» What is being asked:
Output only the lines of the entries that follow, starting at the one with "sono tre testate di" and running down to the one with "de servicios del", both included and unchanged.

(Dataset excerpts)
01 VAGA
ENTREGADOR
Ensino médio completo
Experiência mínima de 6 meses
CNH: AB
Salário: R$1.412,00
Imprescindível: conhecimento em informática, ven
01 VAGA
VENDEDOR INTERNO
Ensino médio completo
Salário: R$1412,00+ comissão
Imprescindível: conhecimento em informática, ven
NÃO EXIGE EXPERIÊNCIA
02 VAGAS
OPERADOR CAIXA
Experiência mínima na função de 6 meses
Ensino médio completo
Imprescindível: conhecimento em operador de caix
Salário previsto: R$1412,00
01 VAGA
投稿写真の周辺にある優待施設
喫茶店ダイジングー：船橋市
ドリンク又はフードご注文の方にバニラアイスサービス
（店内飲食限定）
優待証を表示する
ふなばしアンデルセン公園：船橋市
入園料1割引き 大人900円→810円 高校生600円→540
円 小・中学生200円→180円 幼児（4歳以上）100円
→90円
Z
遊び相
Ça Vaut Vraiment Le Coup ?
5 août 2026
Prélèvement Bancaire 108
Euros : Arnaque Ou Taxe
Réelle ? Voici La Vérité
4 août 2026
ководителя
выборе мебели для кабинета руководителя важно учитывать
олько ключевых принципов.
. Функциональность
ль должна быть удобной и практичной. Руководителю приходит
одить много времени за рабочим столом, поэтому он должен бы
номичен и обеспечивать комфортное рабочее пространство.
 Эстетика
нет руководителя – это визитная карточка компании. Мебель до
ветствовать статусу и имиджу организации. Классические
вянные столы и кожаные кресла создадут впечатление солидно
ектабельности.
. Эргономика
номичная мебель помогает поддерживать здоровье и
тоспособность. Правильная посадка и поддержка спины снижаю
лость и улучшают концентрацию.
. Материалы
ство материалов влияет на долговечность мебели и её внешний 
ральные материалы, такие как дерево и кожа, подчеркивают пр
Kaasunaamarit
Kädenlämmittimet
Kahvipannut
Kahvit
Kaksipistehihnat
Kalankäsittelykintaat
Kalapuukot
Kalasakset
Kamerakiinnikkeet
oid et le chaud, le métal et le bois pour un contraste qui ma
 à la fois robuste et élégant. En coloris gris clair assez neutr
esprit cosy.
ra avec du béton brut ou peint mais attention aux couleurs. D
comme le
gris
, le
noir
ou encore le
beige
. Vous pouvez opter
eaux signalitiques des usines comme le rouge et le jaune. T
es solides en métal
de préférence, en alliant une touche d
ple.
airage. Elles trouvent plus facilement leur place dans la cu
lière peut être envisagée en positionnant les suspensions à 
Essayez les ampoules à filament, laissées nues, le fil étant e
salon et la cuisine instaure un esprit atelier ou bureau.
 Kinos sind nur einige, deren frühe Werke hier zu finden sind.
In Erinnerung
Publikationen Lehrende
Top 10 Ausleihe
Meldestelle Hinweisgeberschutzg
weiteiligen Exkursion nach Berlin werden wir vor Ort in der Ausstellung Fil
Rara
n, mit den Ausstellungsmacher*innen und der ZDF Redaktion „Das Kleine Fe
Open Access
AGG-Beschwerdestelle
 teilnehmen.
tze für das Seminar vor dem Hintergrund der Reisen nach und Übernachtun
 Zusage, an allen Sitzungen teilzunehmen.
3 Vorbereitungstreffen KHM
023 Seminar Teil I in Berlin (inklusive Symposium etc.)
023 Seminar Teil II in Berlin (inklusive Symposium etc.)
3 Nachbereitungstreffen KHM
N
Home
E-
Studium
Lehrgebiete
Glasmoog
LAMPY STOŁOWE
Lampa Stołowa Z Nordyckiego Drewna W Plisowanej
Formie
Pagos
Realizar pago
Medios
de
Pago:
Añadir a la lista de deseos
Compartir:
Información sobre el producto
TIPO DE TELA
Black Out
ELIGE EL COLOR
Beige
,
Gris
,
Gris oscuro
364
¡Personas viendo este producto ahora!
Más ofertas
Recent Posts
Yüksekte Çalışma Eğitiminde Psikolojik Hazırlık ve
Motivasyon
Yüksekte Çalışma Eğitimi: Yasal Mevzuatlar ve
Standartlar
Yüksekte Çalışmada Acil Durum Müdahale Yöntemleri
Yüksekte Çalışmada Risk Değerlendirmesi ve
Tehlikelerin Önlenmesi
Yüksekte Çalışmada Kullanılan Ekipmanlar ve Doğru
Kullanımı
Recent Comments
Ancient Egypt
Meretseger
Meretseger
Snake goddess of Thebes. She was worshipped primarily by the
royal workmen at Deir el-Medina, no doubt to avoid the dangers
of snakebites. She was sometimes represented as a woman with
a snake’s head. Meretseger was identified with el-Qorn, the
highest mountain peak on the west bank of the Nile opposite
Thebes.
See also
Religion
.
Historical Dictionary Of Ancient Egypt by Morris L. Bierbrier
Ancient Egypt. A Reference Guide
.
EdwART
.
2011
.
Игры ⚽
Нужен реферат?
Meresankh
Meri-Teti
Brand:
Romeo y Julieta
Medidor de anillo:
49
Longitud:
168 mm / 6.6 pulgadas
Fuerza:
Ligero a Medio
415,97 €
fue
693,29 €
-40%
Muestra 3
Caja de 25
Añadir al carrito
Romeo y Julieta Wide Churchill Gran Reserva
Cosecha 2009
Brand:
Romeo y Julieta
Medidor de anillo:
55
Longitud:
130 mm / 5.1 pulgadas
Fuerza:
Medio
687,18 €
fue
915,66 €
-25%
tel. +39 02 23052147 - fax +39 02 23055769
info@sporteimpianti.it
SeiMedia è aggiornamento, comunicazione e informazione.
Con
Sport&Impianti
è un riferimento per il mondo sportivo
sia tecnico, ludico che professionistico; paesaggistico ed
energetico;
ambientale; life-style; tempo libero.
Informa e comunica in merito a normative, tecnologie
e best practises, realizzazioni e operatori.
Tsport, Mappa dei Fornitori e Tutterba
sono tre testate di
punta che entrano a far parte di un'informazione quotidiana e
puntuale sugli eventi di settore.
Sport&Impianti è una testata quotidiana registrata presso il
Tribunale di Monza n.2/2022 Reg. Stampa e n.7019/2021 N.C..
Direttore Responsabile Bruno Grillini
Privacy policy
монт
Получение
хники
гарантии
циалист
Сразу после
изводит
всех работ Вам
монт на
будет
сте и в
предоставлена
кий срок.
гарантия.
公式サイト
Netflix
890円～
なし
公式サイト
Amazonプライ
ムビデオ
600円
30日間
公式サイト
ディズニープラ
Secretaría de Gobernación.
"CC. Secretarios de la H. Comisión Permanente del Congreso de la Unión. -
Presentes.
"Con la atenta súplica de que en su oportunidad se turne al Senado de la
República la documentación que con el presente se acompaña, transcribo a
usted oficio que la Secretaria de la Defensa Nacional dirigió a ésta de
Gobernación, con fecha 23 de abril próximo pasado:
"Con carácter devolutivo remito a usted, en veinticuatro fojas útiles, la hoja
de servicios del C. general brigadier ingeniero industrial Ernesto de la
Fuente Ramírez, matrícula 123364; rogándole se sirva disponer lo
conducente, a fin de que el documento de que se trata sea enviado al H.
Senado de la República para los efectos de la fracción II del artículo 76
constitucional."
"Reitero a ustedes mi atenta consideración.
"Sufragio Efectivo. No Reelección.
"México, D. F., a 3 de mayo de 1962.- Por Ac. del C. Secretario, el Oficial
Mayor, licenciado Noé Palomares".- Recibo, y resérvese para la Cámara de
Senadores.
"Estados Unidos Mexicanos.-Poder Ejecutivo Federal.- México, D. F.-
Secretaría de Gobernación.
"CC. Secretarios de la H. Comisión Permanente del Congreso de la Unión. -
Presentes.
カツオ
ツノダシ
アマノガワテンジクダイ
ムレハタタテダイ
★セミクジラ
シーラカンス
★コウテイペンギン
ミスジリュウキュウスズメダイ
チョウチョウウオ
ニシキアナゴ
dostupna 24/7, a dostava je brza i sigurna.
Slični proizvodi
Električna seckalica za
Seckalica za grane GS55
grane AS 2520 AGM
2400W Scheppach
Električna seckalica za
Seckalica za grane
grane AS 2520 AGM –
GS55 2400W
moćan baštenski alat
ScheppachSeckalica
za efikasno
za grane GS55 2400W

» Exercise answer:
sono tre testate di
punta che entrano a far parte di un'informazione quotidiana e
puntuale sugli eventi di settore.
Sport&Impianti è una testata quotidiana registrata presso il
Tribunale di Monza n.2/2022 Reg. Stampa e n.7019/2021 N.C..
Direttore Responsabile Bruno Grillini
Privacy policy
монт
Получение
хники
гарантии
циалист
Сразу после
изводит
всех работ Вам
монт на
будет
сте и в
предоставлена
кий срок.
гарантия.
公式サイト
Netflix
890円～
なし
公式サイト
Amazonプライ
ムビデオ
600円
30日間
公式サイト
ディズニープラ
Secretaría de Gobernación.
"CC. Secretarios de la H. Comisión Permanente del Congreso de la Unión. -
Presentes.
"Con la atenta súplica de que en su oportunidad se turne al Senado de la
República la documentación que con el presente se acompaña, transcribo a
usted oficio que la Secretaria de la Defensa Nacional dirigió a ésta de
Gobernación, con fecha 23 de abril próximo pasado:
"Con carácter devolutivo remito a usted, en veinticuatro fojas útiles, la hoja
de servicios del C. general brigadier ingeniero industrial Ernesto de la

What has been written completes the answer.